April est un duo bordelais en couple en studio comme à la ville (lire l’interview par ailleurs) qui, avec l’objectif de créer un album concept, livre son troisième album en 5 ans d’existence.
Autant le dire tout de suite ce dernier apporte un petit air rafraîchissant dans le monde de la scène rock française. Largement basé sur des rythmes au tempo ralenti et avec des mélodies tirées au cordeau le groupe a eu la bonne idée d’utiliser les voix féminines et masculines tout en s’exprimant en anglais et en français pour faire de chaque composition une petite perle précieuse.
"Sunderlands" est le monde imaginé par Jibé dans lequel Alex (un accidenté de la route) erre dans un coma aux limites de l’esprit et du rêve. L’homme du duo prend en charge les musiques alors que Flora se charge des textes fouillés émotionnellement chargés. Le travail fait sur les voix est d’une grande classe notamment sur "Tess’ Reveries" dans lequel les parties couplets et refrain sont traitées sous 2 angles opposés (étouffée pour l’une et magnifiée pour l’autre). Le talent d’arrangeur et de compositeur de JiBé casse la baraque avec "Enjoy The Ride", formidable duo voix/guitare doté d’une mélodie de haut vol.
Le piano est la base essentielle de l’ensemble des titres puisque c’est l’instrument qui guide les mélodies. Des nappes de claviers sont présentes de manière plus parsemées souvent pour souligner l’intensité du moment. Le duo vocal est aussi une des marques de fabrique (pourtant largement moins présent sur les 2 premiers opus) du groupe avec des joutes sobres mais lumineuses sur la majorité des compositions :"The World I Made", "One Hundred Years With You", "Un Jour Pour Te Dire" sont les plus belles réussites.

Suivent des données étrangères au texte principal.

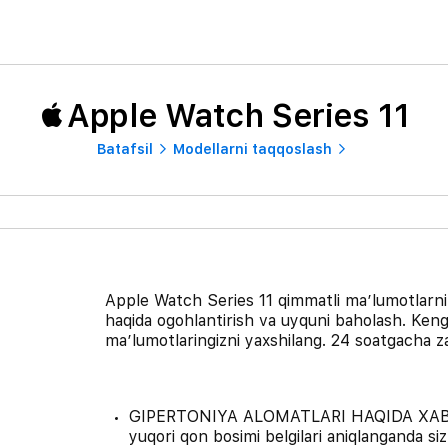
Apple Watch Series 11
Batafsil
Modellarni taqqoslash
Apple Watch Series 11 qimmatli ma’lumotlarni t
haqida ogohlantirish va uyquni baholash. Keng
ma’lumotlaringizni yaxshilang. 24 soatgacha z
GIPERTONIYA ALOMATLARI HAQIDA XABAR
yuqori qon bosimi belgilari aniqlanganda siz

Le duo sait aussi utiliser des rythmes plus tranchant dans une idée proche de Muse ("Frame By Frame", "Breaking Bones") avec l’utilisation notable de distorsions sur les voix ou, à l’opposé, de presque-chuchotements avant les déferlantes de six cordes maitrisées. Surprenant, car si le groupe avait déjà parcimonieusement utilisé ce type de compositions nous en retrouvons ici tout de même quatre de cet acabit. Le titre de clôture "Alex" en est l’exemple typique, démarrant sur un propos intimiste au piano/violoncelle puis se déchaînant par la suite soutenu par une batterie et une guitare électrique aiguisée à souhait dans le cadre d’un titre instrumental faisant office de générique de fin.
Si les bordelais ont su bonifier leur talent de compositeurs, il est juste dommage qu'une partie des percussions ait été faite via des programmations en lieu et place d’une véritable batterie. La résultat est un léger manque dans la profondeur et la rondeur du mix (c’est une des forces d’un groupe comme Seven Reizh par exemple) d'autant plus flagrant que les compositions où le batteur intervient prennent immédiatement une certaine ampleur.

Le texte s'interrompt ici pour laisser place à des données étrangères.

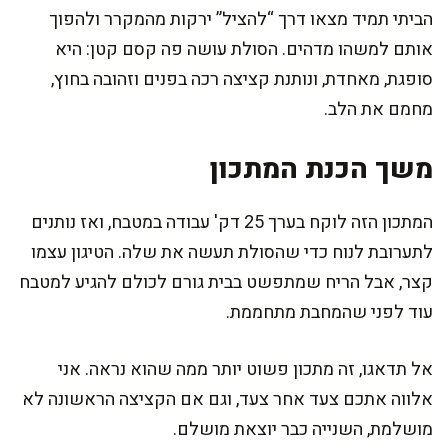
הביתי תמיד מצאו דרך “להציל” ירקות מהמקרר ולהפוך
אותם למשהו מדהים. הסולת עושה פה קסם קטן: היא
סופגת, מאחדת, ונותנת קציצה רכה בפנים וזהובה בחוץ,
מחמם את הלב.
משך הכנת המתכון
המתכון הזה לוקח בערך 25 דק' עבודה במטבח, ואז נותנים
לתערובת לנוח כדי שהסולת תעשה את שלה. הטיגון עצמו
קצר, אבל הריח שמתפשט בבית גורם לכולם להגיע למטבח
עוד לפני שהמחבת מתחממת.
אל תדאגו, זה מתכון פשוט יותר ממה שהוא נראה. אני
אלווה אתכם צעד אחר צעד, וגם אם הקציצה הראשונה לא
מושלמת, השנייה כבר יוצאת מושלם.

A rapprocher de groupe comme Delusion Squared qui avait fait mouche du premier coup, April confirme sa progression et vient de passer un cap évident avec ce "Sunderlands" d’un niveau très appréciable. Une bien belle surprise française de plus qui va rendre encore plus difficile les choix lors des traditionnels votes de décembre dans la catégorie "artiste national de l’année".